PROBLEMS TO SOLVE
1 - Set down everything from "The defender cannot" down to "type of athlete." in the article on Luke Ayling below, word for word.
2 - Answer these questions from the article on Luke Ayling:
(a) How many kilos was Ayling told he had to lose?
(b) Where was body fat specifically targeted?
(c) How many of their last 10 games at Millwall have Leeds lost?
3 - Decide whether each statement agrees with the article on Luke Ayling, answering yes or no and quoting the words that settle it:
(a) Ayling had always thought of himself as oversized.
(b) Leeds have lost all of their last four games at Millwall.
(c) The players had weight targets to reach each week.

READING TEXT
## begin

Luke Ayling shapes up in order to help Leeds United avoid repeat show at Millwall
LUKE AYLING is an example of how Leeds United have changed since Millwall last wiped the floor with them in Bermondsey.
The defender cannot remember a time when he was fitter or thinner, or recall a summer in which so much attention was paid to losing weight.
Ayling had never thought of himself as oversized but he started pre-season with an order telling him to lose more than half a stone. Body fat was specifically targeted at Thorp Arch as Marcelo Bielsa tried to create a certain type of athlete.
“I’m the fittest, the skinniest, the leanest I’ve been,” Ayling said. “I thought I was skinny before but he came in and said ‘no, four kilos is what you’ve got to lose’. We had weight targets to reach each day.” Those targets were hit religiously.
Physicality is half the battle at Millwall, where Leeds seem to suffer the most infuriating of mental blocks. They have lost eight of their last 10 games there and all of their last four, routinely swallowed by the riotous atmosphere of the New Den.

## end

DATASET CONTENT
## begin

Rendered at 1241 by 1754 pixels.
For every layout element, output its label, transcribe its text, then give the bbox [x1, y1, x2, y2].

## end
## begin

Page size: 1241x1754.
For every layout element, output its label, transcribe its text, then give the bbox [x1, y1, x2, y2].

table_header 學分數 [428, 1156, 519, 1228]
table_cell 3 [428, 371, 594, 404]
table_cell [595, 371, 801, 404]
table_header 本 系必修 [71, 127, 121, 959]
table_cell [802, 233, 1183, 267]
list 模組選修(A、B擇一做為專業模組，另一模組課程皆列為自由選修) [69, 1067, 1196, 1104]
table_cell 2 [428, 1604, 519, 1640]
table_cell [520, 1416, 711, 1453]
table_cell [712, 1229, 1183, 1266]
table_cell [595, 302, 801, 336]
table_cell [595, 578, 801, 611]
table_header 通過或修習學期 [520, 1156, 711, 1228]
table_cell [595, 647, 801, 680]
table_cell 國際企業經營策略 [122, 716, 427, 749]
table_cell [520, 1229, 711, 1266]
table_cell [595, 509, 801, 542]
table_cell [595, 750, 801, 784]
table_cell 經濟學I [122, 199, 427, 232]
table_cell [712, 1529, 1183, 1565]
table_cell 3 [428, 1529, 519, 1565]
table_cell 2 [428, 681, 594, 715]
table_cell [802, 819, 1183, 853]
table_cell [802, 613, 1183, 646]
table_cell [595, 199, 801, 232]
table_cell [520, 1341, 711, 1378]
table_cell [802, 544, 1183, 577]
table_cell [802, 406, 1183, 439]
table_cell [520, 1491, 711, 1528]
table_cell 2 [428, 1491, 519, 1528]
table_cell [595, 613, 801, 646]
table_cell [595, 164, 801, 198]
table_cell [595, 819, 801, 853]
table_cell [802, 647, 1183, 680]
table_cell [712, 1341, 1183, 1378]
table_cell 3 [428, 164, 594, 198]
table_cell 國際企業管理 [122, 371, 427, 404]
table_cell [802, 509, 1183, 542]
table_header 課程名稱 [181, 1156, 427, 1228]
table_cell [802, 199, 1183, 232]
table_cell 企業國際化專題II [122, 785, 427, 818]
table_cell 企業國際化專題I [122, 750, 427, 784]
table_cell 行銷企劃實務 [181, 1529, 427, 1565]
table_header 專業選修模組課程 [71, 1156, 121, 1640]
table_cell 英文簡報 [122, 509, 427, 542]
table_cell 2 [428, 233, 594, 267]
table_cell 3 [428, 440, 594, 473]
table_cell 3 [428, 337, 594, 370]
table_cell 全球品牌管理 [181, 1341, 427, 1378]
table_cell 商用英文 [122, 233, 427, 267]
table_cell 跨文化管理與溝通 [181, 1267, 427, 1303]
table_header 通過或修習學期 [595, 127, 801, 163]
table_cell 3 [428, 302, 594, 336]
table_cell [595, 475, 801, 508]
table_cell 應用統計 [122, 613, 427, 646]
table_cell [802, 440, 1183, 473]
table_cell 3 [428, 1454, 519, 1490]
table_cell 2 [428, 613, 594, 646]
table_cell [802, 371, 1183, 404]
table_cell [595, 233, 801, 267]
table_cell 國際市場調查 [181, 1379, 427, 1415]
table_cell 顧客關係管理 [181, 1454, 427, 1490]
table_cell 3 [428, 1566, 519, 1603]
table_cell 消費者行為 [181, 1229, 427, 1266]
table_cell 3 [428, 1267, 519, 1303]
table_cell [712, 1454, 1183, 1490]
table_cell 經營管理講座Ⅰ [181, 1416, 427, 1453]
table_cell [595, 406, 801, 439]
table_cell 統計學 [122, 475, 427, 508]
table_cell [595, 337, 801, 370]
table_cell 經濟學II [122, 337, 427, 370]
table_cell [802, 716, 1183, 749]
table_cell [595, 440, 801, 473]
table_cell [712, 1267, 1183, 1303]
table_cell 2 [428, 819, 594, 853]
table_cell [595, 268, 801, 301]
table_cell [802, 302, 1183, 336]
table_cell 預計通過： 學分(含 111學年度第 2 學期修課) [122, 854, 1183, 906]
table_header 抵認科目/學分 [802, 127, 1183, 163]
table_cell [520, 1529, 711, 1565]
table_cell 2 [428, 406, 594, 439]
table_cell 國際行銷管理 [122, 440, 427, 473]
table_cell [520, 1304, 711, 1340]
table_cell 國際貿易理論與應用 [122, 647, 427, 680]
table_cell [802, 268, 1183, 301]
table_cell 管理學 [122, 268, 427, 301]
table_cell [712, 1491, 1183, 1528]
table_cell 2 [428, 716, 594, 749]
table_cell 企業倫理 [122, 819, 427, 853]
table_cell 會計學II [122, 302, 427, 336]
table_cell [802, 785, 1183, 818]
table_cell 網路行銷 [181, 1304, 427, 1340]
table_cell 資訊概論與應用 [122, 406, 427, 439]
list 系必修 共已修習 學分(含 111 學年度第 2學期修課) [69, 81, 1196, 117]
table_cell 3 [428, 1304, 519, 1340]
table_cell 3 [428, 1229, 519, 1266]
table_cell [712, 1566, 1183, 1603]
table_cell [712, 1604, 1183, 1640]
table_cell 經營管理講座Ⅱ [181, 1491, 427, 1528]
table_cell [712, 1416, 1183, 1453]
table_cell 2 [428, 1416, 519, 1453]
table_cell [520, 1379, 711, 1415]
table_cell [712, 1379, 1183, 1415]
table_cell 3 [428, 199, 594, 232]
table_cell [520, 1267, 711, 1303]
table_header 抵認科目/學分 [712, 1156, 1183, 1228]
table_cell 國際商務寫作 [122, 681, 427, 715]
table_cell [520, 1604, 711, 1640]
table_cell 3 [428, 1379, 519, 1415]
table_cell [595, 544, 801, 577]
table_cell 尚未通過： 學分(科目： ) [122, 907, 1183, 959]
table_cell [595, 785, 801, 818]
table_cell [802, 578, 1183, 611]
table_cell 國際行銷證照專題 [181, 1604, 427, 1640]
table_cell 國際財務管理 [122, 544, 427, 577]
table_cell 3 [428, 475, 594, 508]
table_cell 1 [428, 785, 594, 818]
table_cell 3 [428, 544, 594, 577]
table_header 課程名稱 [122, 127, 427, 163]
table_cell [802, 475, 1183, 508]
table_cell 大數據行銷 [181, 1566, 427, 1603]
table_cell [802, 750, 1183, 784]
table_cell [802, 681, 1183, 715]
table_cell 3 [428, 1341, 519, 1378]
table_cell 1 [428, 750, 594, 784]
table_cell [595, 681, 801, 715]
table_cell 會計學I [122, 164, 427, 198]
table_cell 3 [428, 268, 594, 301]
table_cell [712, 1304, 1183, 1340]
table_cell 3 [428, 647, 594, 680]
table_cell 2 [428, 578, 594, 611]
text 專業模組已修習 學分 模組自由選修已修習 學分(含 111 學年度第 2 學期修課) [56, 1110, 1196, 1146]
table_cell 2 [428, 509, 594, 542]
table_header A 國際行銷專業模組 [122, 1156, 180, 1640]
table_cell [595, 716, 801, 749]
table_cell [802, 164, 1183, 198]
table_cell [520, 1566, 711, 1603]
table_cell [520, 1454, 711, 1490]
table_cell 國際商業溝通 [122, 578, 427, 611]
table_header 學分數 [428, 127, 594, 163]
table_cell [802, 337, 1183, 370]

## end

THE RESPONSES
1 -
The defender cannot remember a time when he was fitter or thinner, or recall a summer in which so much attention was paid to losing weight.
Ayling had never thought of himself as oversized but he started pre-season with an order telling him to lose more than half a stone. Body fat was specifically targeted at Thorp Arch as Marcelo Bielsa tried to create a certain type of athlete.

2 -
(a) Four kilos.
(b) At Thorp Arch.
(c) Eight.

3 -
(a) No: "Ayling had never thought of himself as oversized"
(b) Yes: "all of their last four"
(c) No: "We had weight targets to reach each day."